REQUIREMENT. Could you write out all the records once more, exactly?

Excerpts from a dataset.
- - - -

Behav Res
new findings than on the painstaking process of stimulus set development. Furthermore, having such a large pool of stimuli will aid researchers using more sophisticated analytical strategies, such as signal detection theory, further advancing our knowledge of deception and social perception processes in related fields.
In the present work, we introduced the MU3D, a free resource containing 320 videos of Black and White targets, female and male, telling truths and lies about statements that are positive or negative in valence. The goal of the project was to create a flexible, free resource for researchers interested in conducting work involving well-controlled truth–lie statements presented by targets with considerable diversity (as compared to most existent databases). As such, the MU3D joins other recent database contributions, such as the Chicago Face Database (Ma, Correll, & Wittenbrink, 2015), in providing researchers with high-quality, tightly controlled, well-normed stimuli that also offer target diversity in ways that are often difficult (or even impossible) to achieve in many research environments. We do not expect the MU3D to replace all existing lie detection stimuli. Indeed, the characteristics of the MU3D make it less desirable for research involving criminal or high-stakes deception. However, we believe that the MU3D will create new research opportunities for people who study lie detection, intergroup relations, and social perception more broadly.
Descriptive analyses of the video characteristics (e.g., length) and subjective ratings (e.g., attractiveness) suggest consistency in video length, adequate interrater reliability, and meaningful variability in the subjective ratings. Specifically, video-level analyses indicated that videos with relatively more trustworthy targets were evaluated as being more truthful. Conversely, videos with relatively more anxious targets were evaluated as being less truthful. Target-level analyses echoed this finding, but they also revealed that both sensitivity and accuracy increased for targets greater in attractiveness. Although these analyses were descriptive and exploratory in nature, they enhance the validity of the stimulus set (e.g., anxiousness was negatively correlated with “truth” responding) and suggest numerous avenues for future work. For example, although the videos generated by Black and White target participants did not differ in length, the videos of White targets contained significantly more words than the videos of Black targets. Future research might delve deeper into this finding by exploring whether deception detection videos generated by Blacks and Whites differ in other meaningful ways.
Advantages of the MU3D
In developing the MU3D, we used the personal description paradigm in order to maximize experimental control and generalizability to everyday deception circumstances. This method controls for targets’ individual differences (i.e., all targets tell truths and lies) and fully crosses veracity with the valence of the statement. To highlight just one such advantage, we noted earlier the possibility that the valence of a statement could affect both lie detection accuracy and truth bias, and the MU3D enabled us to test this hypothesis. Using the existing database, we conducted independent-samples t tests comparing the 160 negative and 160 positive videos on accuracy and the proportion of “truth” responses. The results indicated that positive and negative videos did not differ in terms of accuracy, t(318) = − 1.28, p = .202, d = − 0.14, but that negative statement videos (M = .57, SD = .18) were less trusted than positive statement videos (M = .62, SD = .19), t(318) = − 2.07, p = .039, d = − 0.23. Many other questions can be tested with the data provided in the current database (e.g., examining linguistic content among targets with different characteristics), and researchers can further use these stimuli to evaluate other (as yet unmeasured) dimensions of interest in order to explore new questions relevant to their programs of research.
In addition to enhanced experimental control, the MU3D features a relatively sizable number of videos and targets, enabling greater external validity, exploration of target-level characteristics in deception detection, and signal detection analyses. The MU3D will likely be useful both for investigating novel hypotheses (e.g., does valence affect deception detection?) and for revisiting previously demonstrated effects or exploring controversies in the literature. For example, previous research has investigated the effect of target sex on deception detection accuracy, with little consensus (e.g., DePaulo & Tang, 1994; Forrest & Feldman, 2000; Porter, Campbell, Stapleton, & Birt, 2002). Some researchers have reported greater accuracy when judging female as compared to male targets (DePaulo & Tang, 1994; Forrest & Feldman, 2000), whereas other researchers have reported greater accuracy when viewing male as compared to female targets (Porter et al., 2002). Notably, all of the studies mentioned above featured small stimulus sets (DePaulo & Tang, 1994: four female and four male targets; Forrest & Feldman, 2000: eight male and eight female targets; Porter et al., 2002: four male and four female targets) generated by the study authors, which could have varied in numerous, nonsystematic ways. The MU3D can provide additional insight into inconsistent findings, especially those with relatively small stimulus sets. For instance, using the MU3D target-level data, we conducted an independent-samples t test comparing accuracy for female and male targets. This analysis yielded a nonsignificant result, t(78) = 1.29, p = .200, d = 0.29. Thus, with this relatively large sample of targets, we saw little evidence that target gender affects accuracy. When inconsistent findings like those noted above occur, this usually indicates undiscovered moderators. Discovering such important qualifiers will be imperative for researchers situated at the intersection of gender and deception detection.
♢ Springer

- - - -

RESULT OF THIS EXERCISE.
Behav Res
new findings than on the painstaking process of stimulus set development. Furthermore, having such a large pool of stimuli will aid researchers using more sophisticated analytical strategies, such as signal detection theory, further advancing our knowledge of deception and social perception processes in related fields.
In the present work, we introduced the MU3D, a free resource containing 320 videos of Black and White targets, female and male, telling truths and lies about statements that are positive or negative in valence. The goal of the project was to create a flexible, free resource for researchers interested in conducting work involving well-controlled truth–lie statements presented by targets with considerable diversity (as compared to most existent databases). As such, the MU3D joins other recent database contributions, such as the Chicago Face Database (Ma, Correll, & Wittenbrink, 2015), in providing researchers with high-quality, tightly controlled, well-normed stimuli that also offer target diversity in ways that are often difficult (or even impossible) to achieve in many research environments. We do not expect the MU3D to replace all existing lie detection stimuli. Indeed, the characteristics of the MU3D make it less desirable for research involving criminal or high-stakes deception. However, we believe that the MU3D will create new research opportunities for people who study lie detection, intergroup relations, and social perception more broadly.
Descriptive analyses of the video characteristics (e.g., length) and subjective ratings (e.g., attractiveness) suggest consistency in video length, adequate interrater reliability, and meaningful variability in the subjective ratings. Specifically, video-level analyses indicated that videos with relatively more trustworthy targets were evaluated as being more truthful. Conversely, videos with relatively more anxious targets were evaluated as being less truthful. Target-level analyses echoed this finding, but they also revealed that both sensitivity and accuracy increased for targets greater in attractiveness. Although these analyses were descriptive and exploratory in nature, they enhance the validity of the stimulus set (e.g., anxiousness was negatively correlated with “truth” responding) and suggest numerous avenues for future work. For example, although the videos generated by Black and White target participants did not differ in length, the videos of White targets contained significantly more words than the videos of Black targets. Future research might delve deeper into this finding by exploring whether deception detection videos generated by Blacks and Whites differ in other meaningful ways.
Advantages of the MU3D
In developing the MU3D, we used the personal description paradigm in order to maximize experimental control and generalizability to everyday deception circumstances. This method controls for targets’ individual differences (i.e., all targets tell truths and lies) and fully crosses veracity with the valence of the statement. To highlight just one such advantage, we noted earlier the possibility that the valence of a statement could affect both lie detection accuracy and truth bias, and the MU3D enabled us to test this hypothesis. Using the existing database, we conducted independent-samples t tests comparing the 160 negative and 160 positive videos on accuracy and the proportion of “truth” responses. The results indicated that positive and negative videos did not differ in terms of accuracy, t(318) = − 1.28, p = .202, d = − 0.14, but that negative statement videos (M = .57, SD = .18) were less trusted than positive statement videos (M = .62, SD = .19), t(318) = − 2.07, p = .039, d = − 0.23. Many other questions can be tested with the data provided in the current database (e.g., examining linguistic content among targets with different characteristics), and researchers can further use these stimuli to evaluate other (as yet unmeasured) dimensions of interest in order to explore new questions relevant to their programs of research.
In addition to enhanced experimental control, the MU3D features a relatively sizable number of videos and targets, enabling greater external validity, exploration of target-level characteristics in deception detection, and signal detection analyses. The MU3D will likely be useful both for investigating novel hypotheses (e.g., does valence affect deception detection?) and for revisiting previously demonstrated effects or exploring controversies in the literature. For example, previous research has investigated the effect of target sex on deception detection accuracy, with little consensus (e.g., DePaulo & Tang, 1994; Forrest & Feldman, 2000; Porter, Campbell, Stapleton, & Birt, 2002). Some researchers have reported greater accuracy when judging female as compared to male targets (DePaulo & Tang, 1994; Forrest & Feldman, 2000), whereas other researchers have reported greater accuracy when viewing male as compared to female targets (Porter et al., 2002). Notably, all of the studies mentioned above featured small stimulus sets (DePaulo & Tang, 1994: four female and four male targets; Forrest & Feldman, 2000: eight male and eight female targets; Porter et al., 2002: four male and four female targets) generated by the study authors, which could have varied in numerous, nonsystematic ways. The MU3D can provide additional insight into inconsistent findings, especially those with relatively small stimulus sets. For instance, using the MU3D target-level data, we conducted an independent-samples t test comparing accuracy for female and male targets. This analysis yielded a nonsignificant result, t(78) = 1.29, p = .200, d = 0.29. Thus, with this relatively large sample of targets, we saw little evidence that target gender affects accuracy. When inconsistent findings like those noted above occur, this usually indicates undiscovered moderators. Discovering such important qualifiers will be imperative for researchers situated at the intersection of gender and deception detection.
♢ Springer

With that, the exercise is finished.